In some ways, I feel like I'm still waiting.  If that's the case, then I'm still unsure of what I'm waiting for.  Proof that people care where I am?  Evidence of others' concern for my well-being?  I have those things, in spades.  Maybe there's just something about feeling like I spend half my life in transit these days: more often than not, you could find me on a bus, on the subway, on the T, on the NJ Transit, or sitting, shivering in a station waiting for the doors to open, my ticket to be punched, and the wheels or rails to creak into motion.  Back and forth I go, happy in each place, but in transit nonetheless.  GPS, text messages, and online schedules assure anyone who cares to look exactly where I am at any given moment but it doesn't make me feel any less lost.  Knowing where you are is a far cry from feeling like you belong.  Landing is different from coming home.  And it's only as I've gotten older - and been sought out and found and picked up and carried to safety more times than I can count - that I've realized with an aching heart that even being found when I'm trying so desperately to hide won't take away the demons from which I'm ultimately running.

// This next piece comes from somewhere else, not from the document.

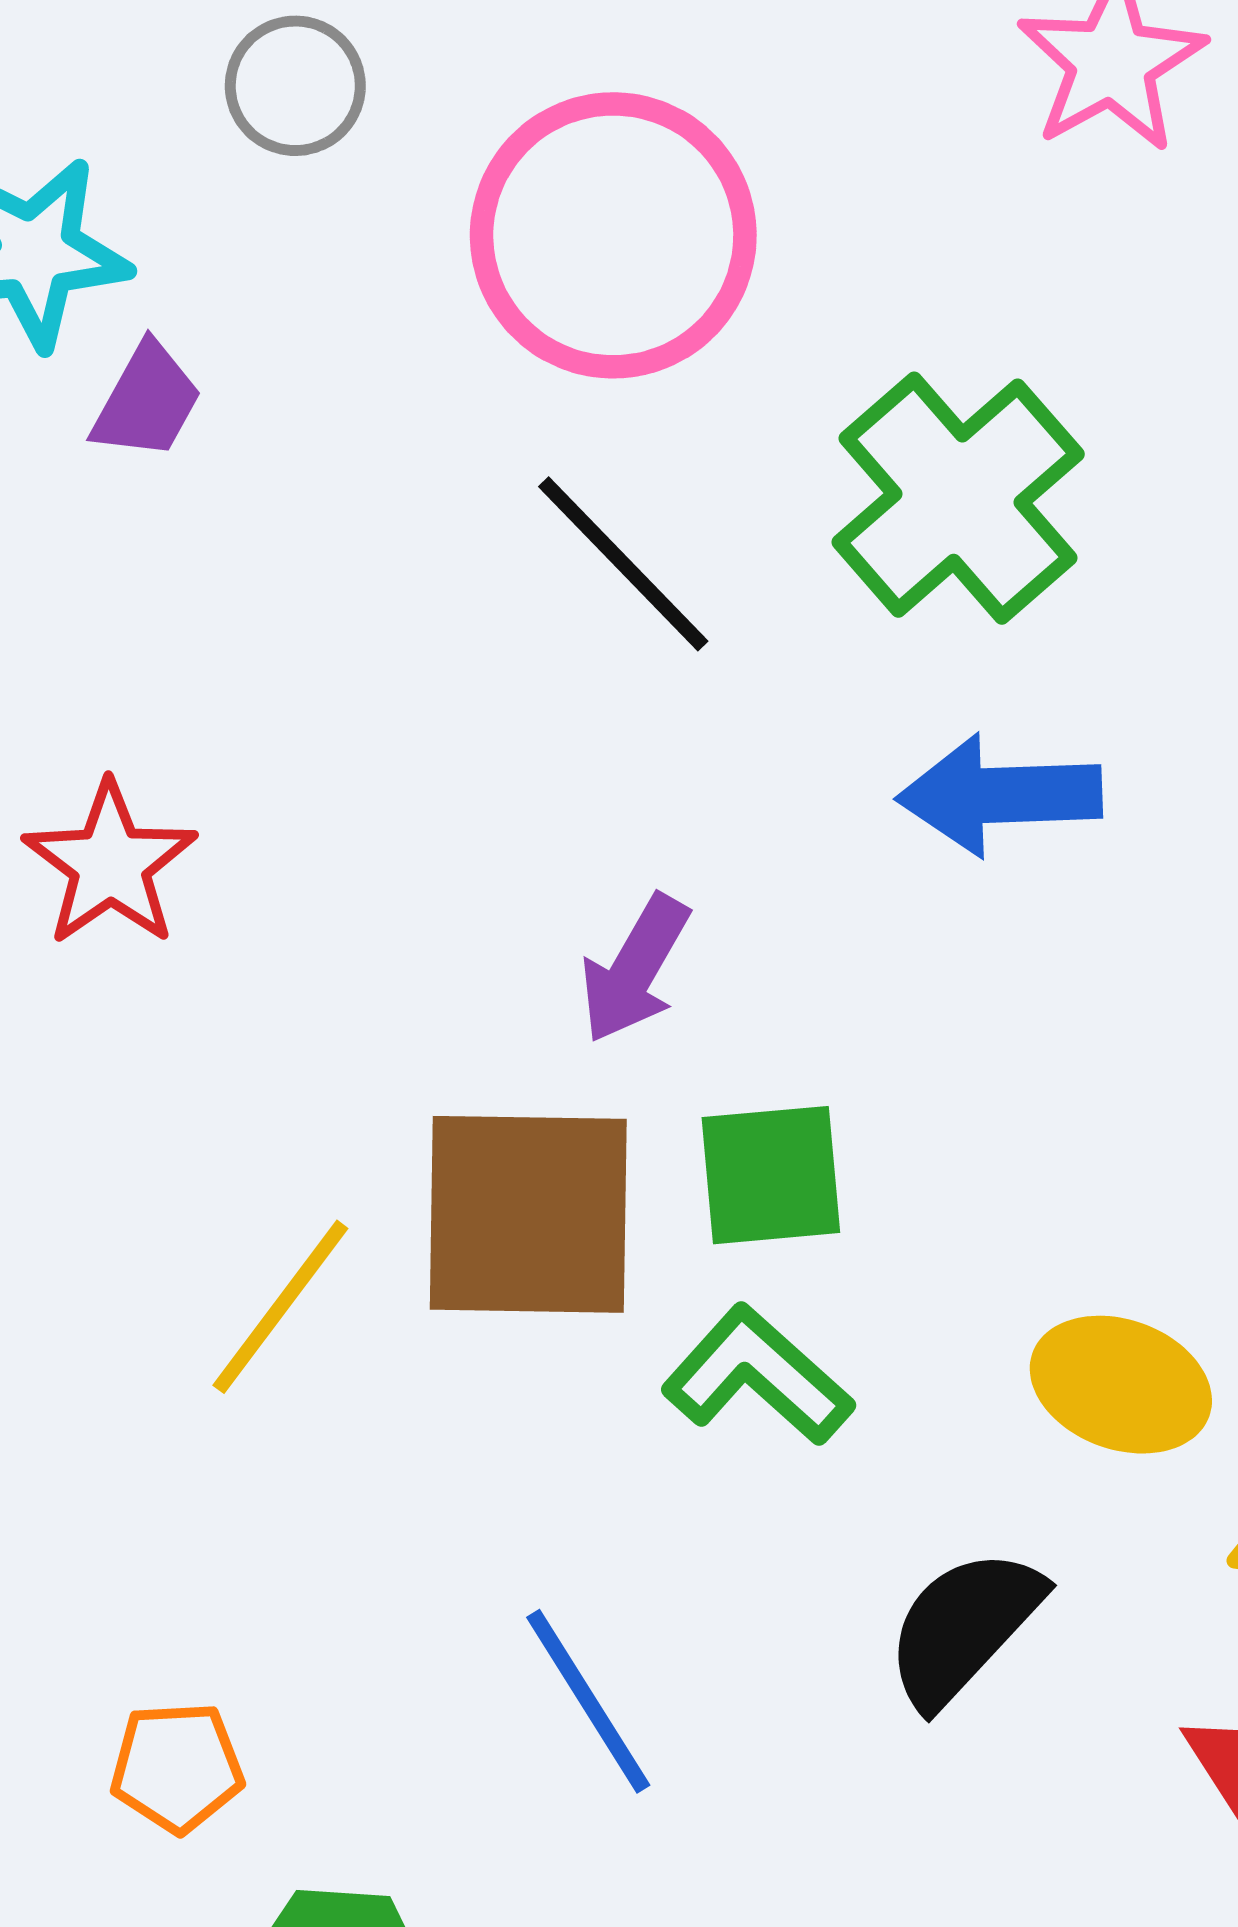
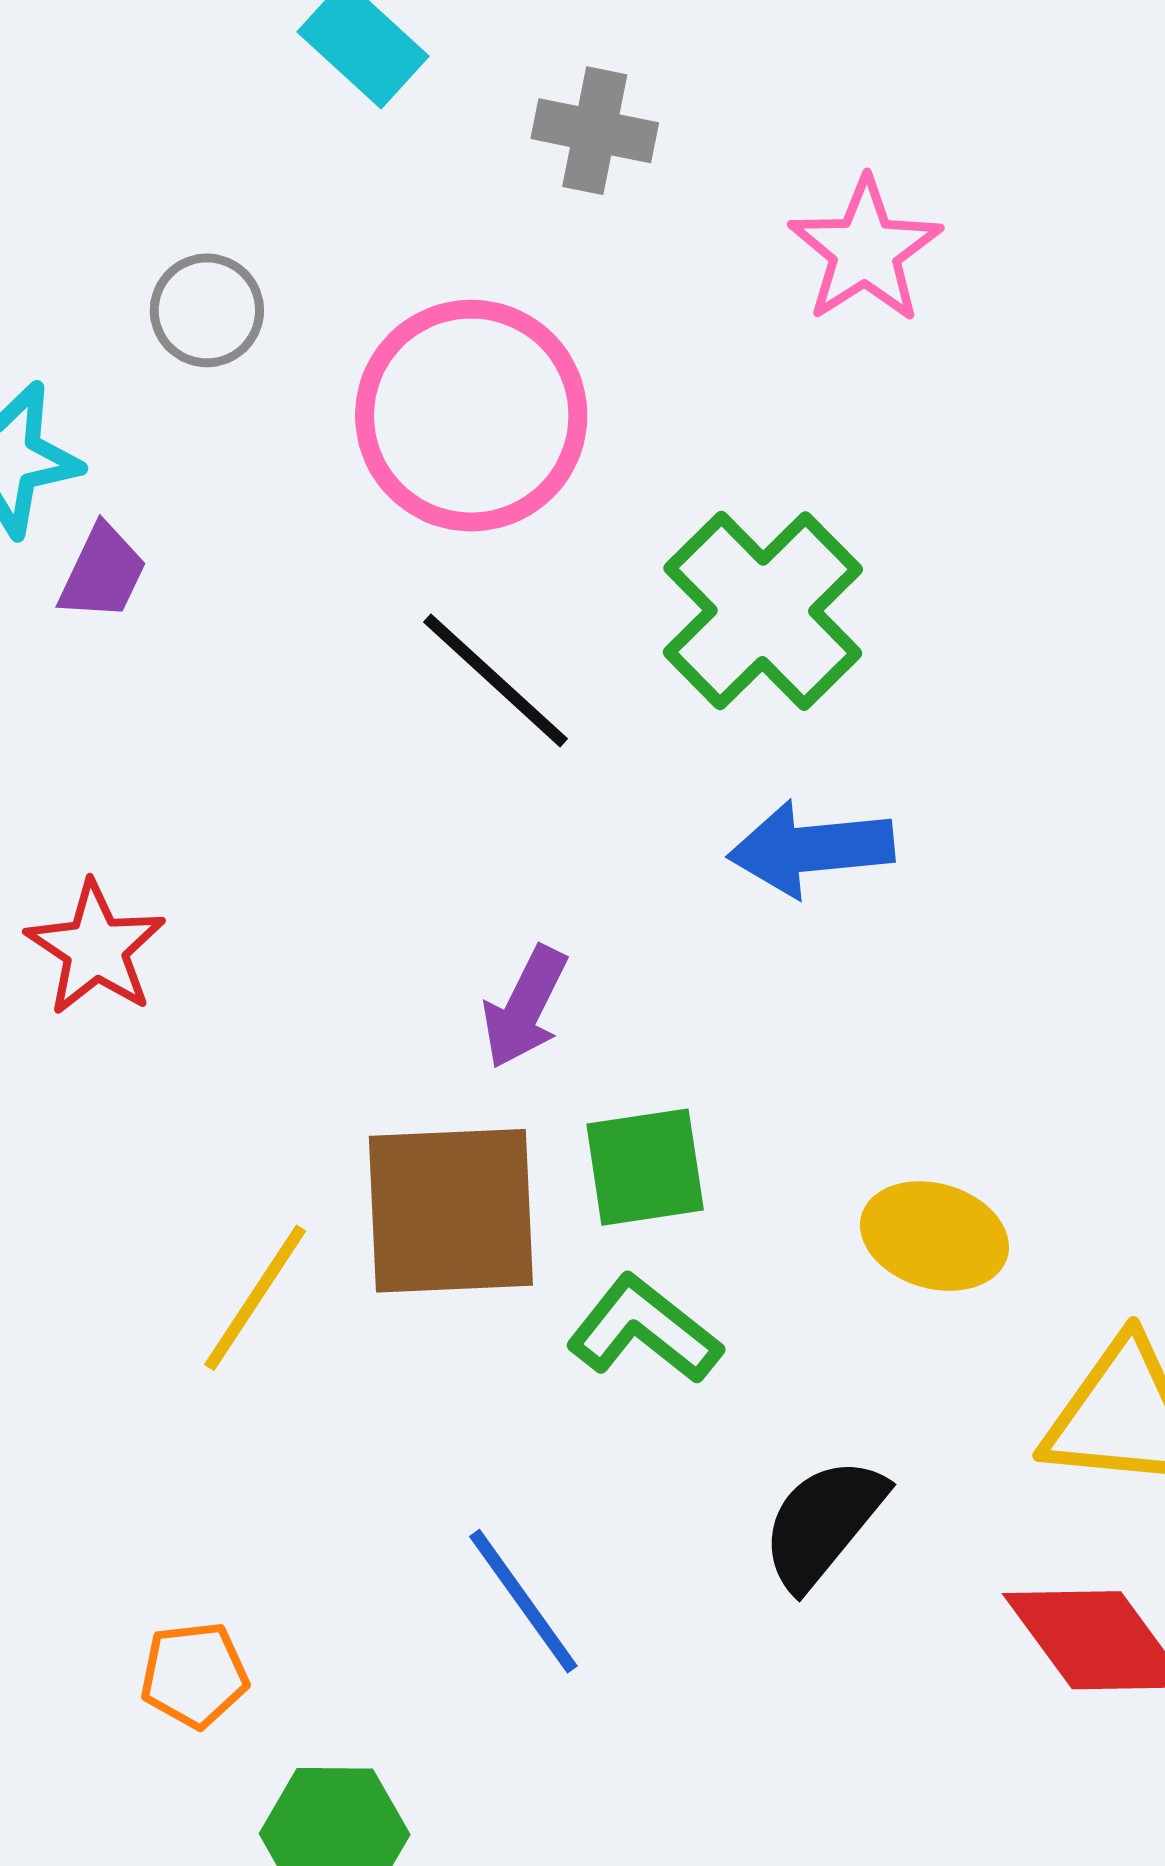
yellow ellipse: (1121, 1385) -> (934, 1236), moved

Years ago, the dark hall closet held me secure but also trapped.  Folded in amongst the coats and winter boots, I was hiding just as much from myself as from my mother.  In the same way, running back and forth can start to look an awful lot like running away.  I want to land.  I want to come home.  I want to unlace my metaphorical sneakers and feel like I belong.  It won't always be this way, I tell myself.  This is part of being young; going with the flow.  Feeling like I'm riding the waves of change instead of fighting to keep my head above water is an art form I have yet to master.  For now, I'll make my iPod playlists, I'll read my library books, I'll pack lightly, and I'll enjoy every hug at the end of every journey.  I'm a lucky girl, I tell myself.  There's love wherever I land.  That is more than enough.